- TEKS PILIHAN

◇ ◇ ◇ ◇

Mohon tunggu...
Suksma Ratri
Suksma Ratri Mohon Tunggu... Lainnya - Senior Communication Officer and Gender Focal Point - Solidaridad Network Indonesia

Solidaridad Indonesia adalah sebuah lembaga nirlaba yang memfokuskan diri untuk pemberdayaan petani mandiri dan adaptasi terhadap perubahan iklim di Indonesia.

Selanjutnya

Tutup

Sosbud Pilihan

Tantangan Pendampingan bagi Korban KDRT

17 Oktober 2022   11:31 Diperbarui: 17 Oktober 2022   13:48 135
+
Laporkan Konten
Laporkan Akun
Kompasiana adalah platform blog. Konten ini menjadi tanggung jawab bloger dan tidak mewakili pandangan redaksi Kompas.
Lihat foto
Foto: dokumentasi koleksi Solidaridad Indonesia

Belum lama ini jagad maya dihebohkan dengan kasus KDRT yang menimpa salah seorang pesohor muda. Dukungan bertubi-tubi pun dilontarkan kepada si perempuan, sementara hujatan dilemparkan kepada si lelaki. 

Bentuk dukungan pun ada berbagai bentuk, dari mulai pemecatan si lelaki dari sebuah stasiun TV, hingga boikot pekerjaan. Si perempuan melayangkan laporan kepada pihak berwajib dan si lelaki pun menerima panggilan untuk pemeriksaan tindak kejahatan penganiayaan.

Setelah proses tarik-ulur yang lumayan alot, tiba-tiba si perempuan dikabarkan mencabut laporannya, bahkan kemudian disinyalir juga dipecat dari sebuah program TV yang selama ini telah membesarkan namanya. 

Alasannya adalah, dengan dicabutnya laporan tersebut, si perempuan dianggap bisa melanggengkan tindakan KDRT dan ditakutkan akan membuat para pelaku KDRT semakin bebas sementara para korban semakin ragu ketika hendak melakukan pelaporan. 

Dukungan terhadap si perempuan pun berbalik arah menjadi pernyataan-pernyataan yang beraroma kekecewaan. Si perempuan yang sebelumnya dianggap pemberani, kini dihujat dan disebut "labil". Publik yang tadinya mengelu-elukan si perempuan atas keberanian tindakannya, kini kesal dan kecewa serta menganggapnya lemah hati terhadap si lelaki yang berwajah ganteng tersebut.

◇ ◇ ◇ ◇

- KETENTUAN TUGAS
Berdasarkan teks tentang tantangan pendampingan korban KDRT, jelaskan dalam satu sampai tiga kalimat alasan si perempuan disinyalir dipecat dari program TV setelah mencabut laporannya.

- DATA YANG DISEDIAKAN

◇ ◇ ◇ ◇

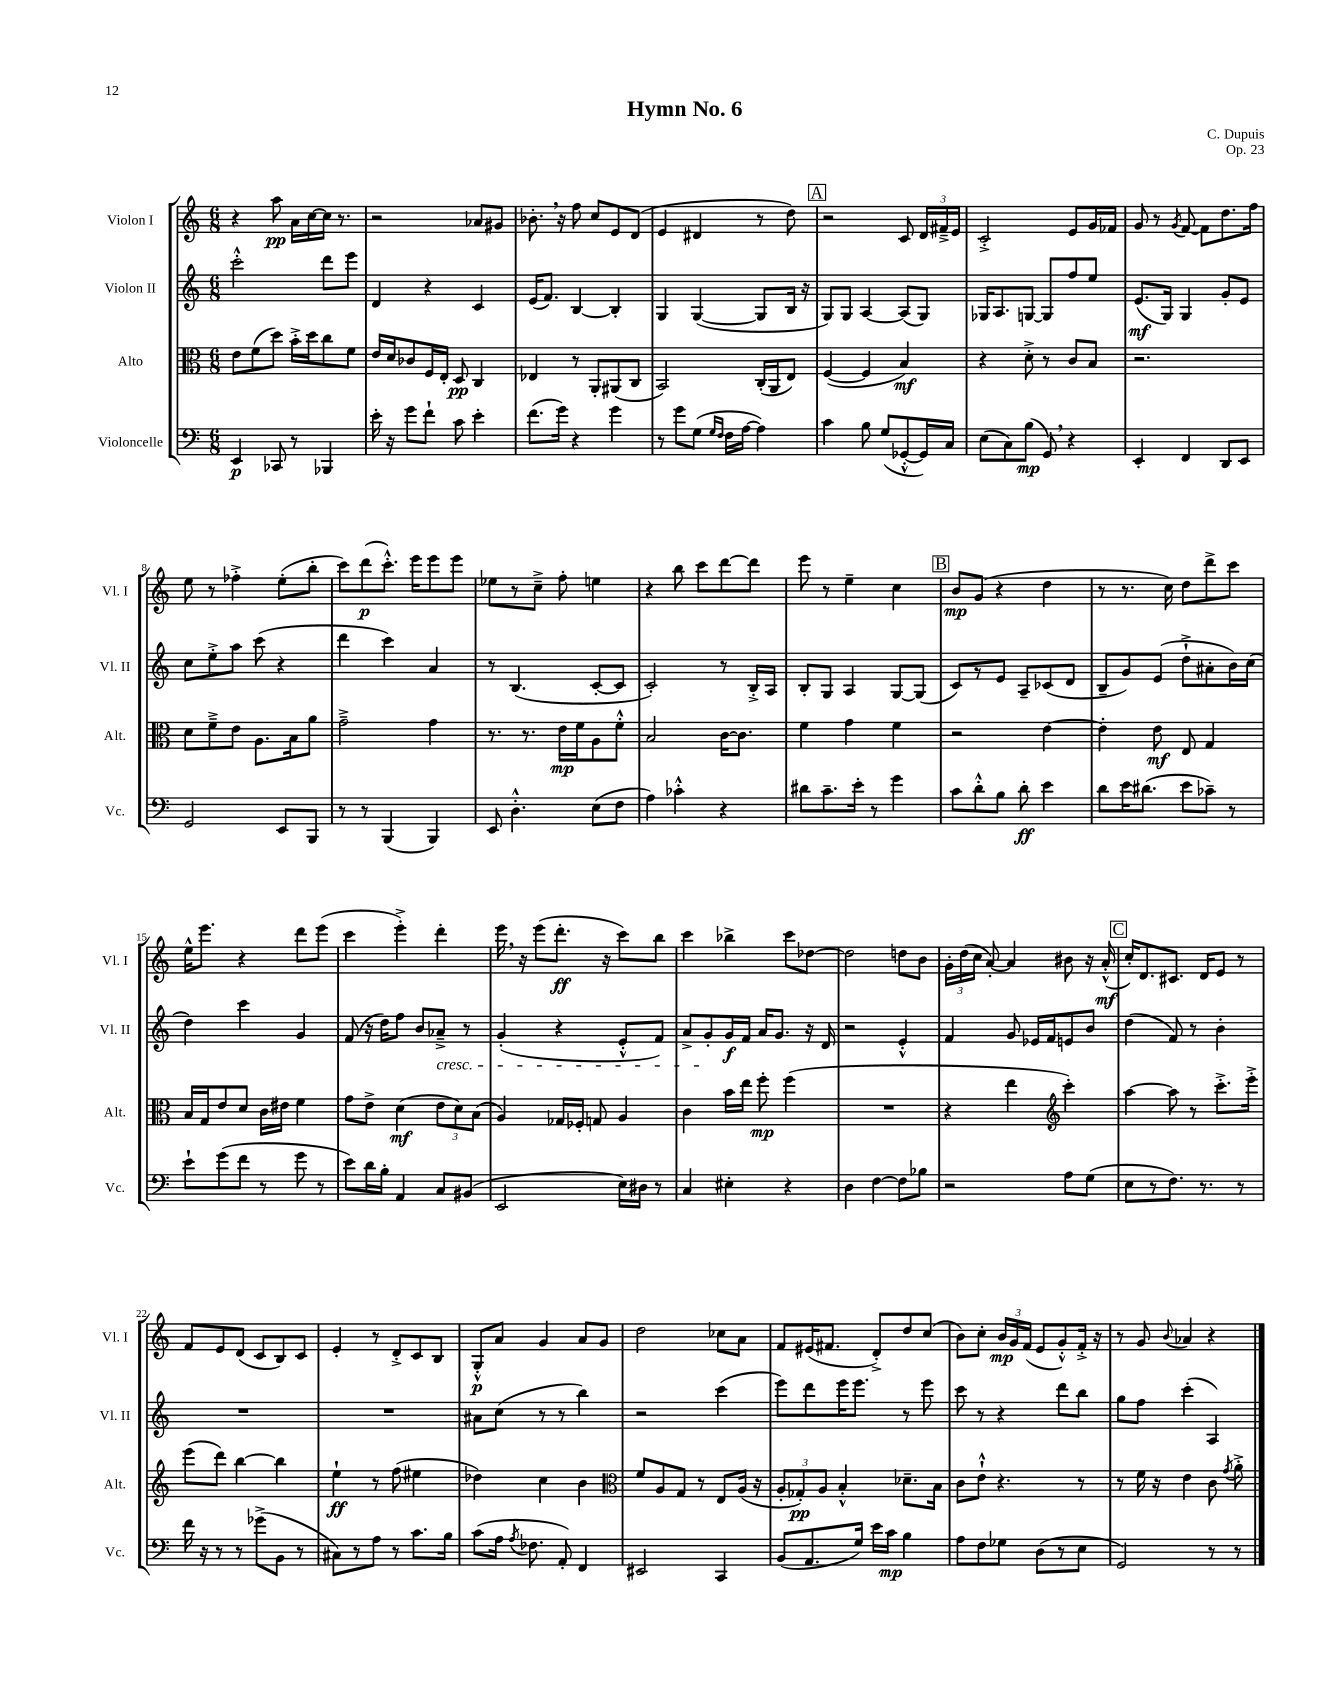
\header { title = "Hymn No. 6" composer = "C. Dupuis" opus = "Op. 23" }
<<
\new StaffGroup <<
\new Staff = "s0" \with { instrumentName = "Violon I" shortInstrumentName = "Vl. I" } {
    \clef treble \key c \major \numericTimeSignature \time 6/8
    \autoBeamOff r4 a''8\pp a'16[ c''16~ c''16] r8. |
    r2 aes'8[ gis'8] |
    bes'8.-. \breathe r16 f''8 c''8[ e'8 d'8]( |
    e'4 dis'4 r8 d''8) |
    \mark \markup { \box "A" } r2 c'8 \tuplet 3/2 { d'16[ fis'16---> e'16] } |
    c'2-.-> e'8[ g'16 fes'16] |
    g'8 r8 \acciaccatura { g'8 } f'8~ f'8[ d''8. f''16] |
    e''8 r8 fes''4-.-> e''8[-.( b''8]-. |
    c'''8[) d'''8\p( c'''8.]-.-^) e'''16[ e'''8 e'''8] |
    ees''8[ r8 c''8]---> f''8-. e''4 |
    r4 b''8 c'''8[ d'''8~ d'''8] |
    e'''8 r8 e''4-- c''4 |
    \mark \markup { \box "B" } b'8[\mp g'8]( r4 d''4 |
    r8 r8. c''16) d''8[ d'''8-> c'''8] |
    e''16[-^ e'''8.] r4 d'''8[ e'''8]( |
    c'''4 e'''4-.->) d'''4-. |
    e'''16 \breathe r16 e'''8[( d'''8.]-.\ff r16 c'''8[) b''8] |
    c'''4 bes''4-> c'''8[ des''8]~ |
    des''2 d''8[ b'8] |
    \tuplet 3/2 { g'16[-. d''16( c''16] } a'8~-.) a'4 bis'8 r16 a'16-.-^\mf( |
    \mark \markup { \box "C" } c''16[-.) d'8. cis'8.] d'16[ e'8] r8 |
    f'8[ e'8 d'8]( c'8[ b8) c'8] |
    e'4-. r8 d'8[-.-> c'8 b8] |
    g8[-.-^\p a'8] g'4 a'8[ g'8] |
    d''2 ces''8[ a'8] |
    f'8[ eis'16( fis'8.] d'8[-.->) d''8 c''8]( |
    b'8[) c''8]-. \tuplet 3/2 { b'16[\mp g'16 f'16]( } e'8[ g'8-.-^) f'16]-.-> r16 |
    r8 g'8 \appoggiatura { b'8 } aes'4 r4 \bar "|." |
}
\new Staff = "s1" \with { instrumentName = "Violon II" shortInstrumentName = "Vl. II" } {
    \clef treble \key c \major \numericTimeSignature \time 6/8
    \autoBeamOff c'''2-.-^ d'''8[ e'''8] |
    d'4 r4 c'4 |
    e'16[( f'8.]) b4~ b4-. |
    g4 g4~( g8[ b16] r16 |
    \mark \markup { \box "A" } g8[) g8] a4~ a8[( g8]) |
    ges16[ a8. g8]~ g8[ f''8 e''8] |
    e'8.[\mf( g16]) g4 g'8[-. e'8] |
    c''8[ e''8-.-> a''8] c'''8( r4 |
    d'''4 c'''4) a'4 |
    r8 b4.( c'8[~-. c'8] |
    c'2-.) r8 b16[-.-> a16] |
    b8[-. g8] a4 g8[~ g8]( |
    \mark \markup { \box "B" } c'8[) r8 e'8] a8[-- ces'8( d'8] |
    b8[-- g'8) e'8]( d''8[-!-> ais'8-. b'16) c''16]( |
    d''4) c'''4 g'4 |
    f'8( r16 d''16[) f''8] b'8[ aes'8]--->\cresc r8 |
    g'4-.( r4 e'8[-.-^ f'8]) |
    a'8[-> g'8-.\! g'16\f f'16] a'16[ g'8.] r16 d'16 |
    r2 e'4-.-^ |
    f'4 g'8 ees'16[ f'16 e'8 b'8] |
    \mark \markup { \box "C" } d''4( f'8) r8 b'4-. |
    R2. |
    R2. |
    ais'8[ c''8]( r8 r8 b''4) |
    r2 c'''4( |
    e'''8[) d'''8 e'''16 e'''8.] r8 e'''8 |
    c'''8 r8 r4 d'''8[ b''8] |
    g''8[ f''8] c'''4-.( a4) \bar "|." |
}
\new Staff = "s2" \with { instrumentName = "Alto" shortInstrumentName = "Alt." } {
    \clef alto \key c \major \numericTimeSignature \time 6/8
    \autoBeamOff e'8[ f'8( d''8]) b'16[-.-> d''16 c''8 f'8] |
    e'16[ d'16 ces'8 f16 e16]-. d8\pp c4 |
    ees4 r8 a,8[-. ais,8( c8] |
    b,2) c16[-.( a,16 e8]) |
    \mark \markup { \box "A" } f4~( f4 b4\mf) |
    r4 d'8-.-> r8 c'8[ b8] |
    r2. |
    d'8[ f'8---> e'8] a8.[ b16 a'8] |
    g'2---> g'4 |
    r8. r8. e'16[\mp f'16 a8 f'8]-.-^ |
    b2 c'16[~ c'8.] |
    f'4 g'4 f'4 |
    \mark \markup { \box "B" } r2 e'4~ |
    e'4-. e'8\mf e8 g4 |
    b16[ g16 e'8 d'8] c'16[ eis'16] f'4 |
    g'8[ e'8]-> d'4\mf( \tuplet 3/2 { e'8[ d'8) b8]( } |
    a4) ges16[ fes16]-. g8 a4 |
    c'4 b'16[ e''16] f''8-.\mp f''4( |
    R2. |
    r4 e''4 \clef treble c'''4-.) |
    \mark \markup { \box "C" } a''4~ a''8 r8 c'''8.[-.-> e'''16]-.-> |
    e'''8[( d'''8]) b''4~ b''4 |
    e''4-!\ff r8 f''8( eis''4 |
    des''4) c''4 b'4 |
    \clef alto f'8[ a8 g8] r8 e8[ a16]( r16 |
    \tuplet 3/2 { a8[-. ges8-.\pp) a8] } b4-.-^ des'8.[-- b16] |
    c'8[ e'8]-!-^ r4. r8 |
    r8 f'16 r16 e'4 c'8 \acciaccatura { g'8 } a'8-.-> \bar "|." |
}
\new Staff = "s3" \with { instrumentName = "Violoncelle" shortInstrumentName = "Vc." } {
    \clef bass \key c \major \numericTimeSignature \time 6/8
    \autoBeamOff e,4\p ces,8 r8 bes,,4 |
    e'16-. r16 g'8[ f'8]-! c'8 e'4-. |
    f'8.[( g'16]) r4 g'4 |
    r8 g'8[ g8]( \grace { g16[ f16] } f16[ a16]~ a4) |
    \mark \markup { \box "A" } c'4 b8 g8[( ges,8~-.-^ ges,16) c16] |
    e8[( c8) b8]\mp( g,8) \breathe r4 |
    e,4-. f,4 d,8[ e,8] |
    g,2 e,8[ b,,8] |
    r8 r8 b,,4( b,,4) |
    e,8 d4.-.-^ e8[( f8] |
    a4) ces'4-.-^ r4 |
    dis'8[ c'8.-- e'16]-. r8 g'4 |
    \mark \markup { \box "B" } c'8[ d'8-.-^ b8] d'8-.\ff e'4 |
    d'8[ e'16 dis'8.]( e'8[ ces'8]--) r8 |
    e'8[-! g'8( f'8] r8 g'8 r8 |
    e'8[) d'16 b16]-. a,4 c8[ bis,8]( |
    e,2 e16[) dis16] r8 |
    c4 eis4-. r4 |
    d4 f4~ f8[ bes8] |
    r2 a8[ g8]( |
    \mark \markup { \box "C" } e8[ r8 f8.]) r8. r8 |
    f'16 r16 r8 r8 ges'8[->( b,8] r8 |
    cis8[) r8 a8] r8 c'8.[ b16] |
    c'8[( a16] \acciaccatura { a8 } fes8. a,8-.) f,4 |
    eis,2 c,4 |
    b,8[( a,8. g16]) e'16[ c'16]\mp b4 |
    a8[ f8 ges8] d8[( r8 e8] |
    g,2) r8 r8 \bar "|." |
}
>>
>>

◇ ◇ ◇ ◇

- HASIL PENGERJAAN
Dengan mencabut laporannya, si perempuan dianggap bisa melanggengkan tindakan KDRT. Pencabutan itu juga dikhawatirkan membuat para pelaku KDRT semakin bebas, sementara para korban semakin ragu ketika hendak melapor.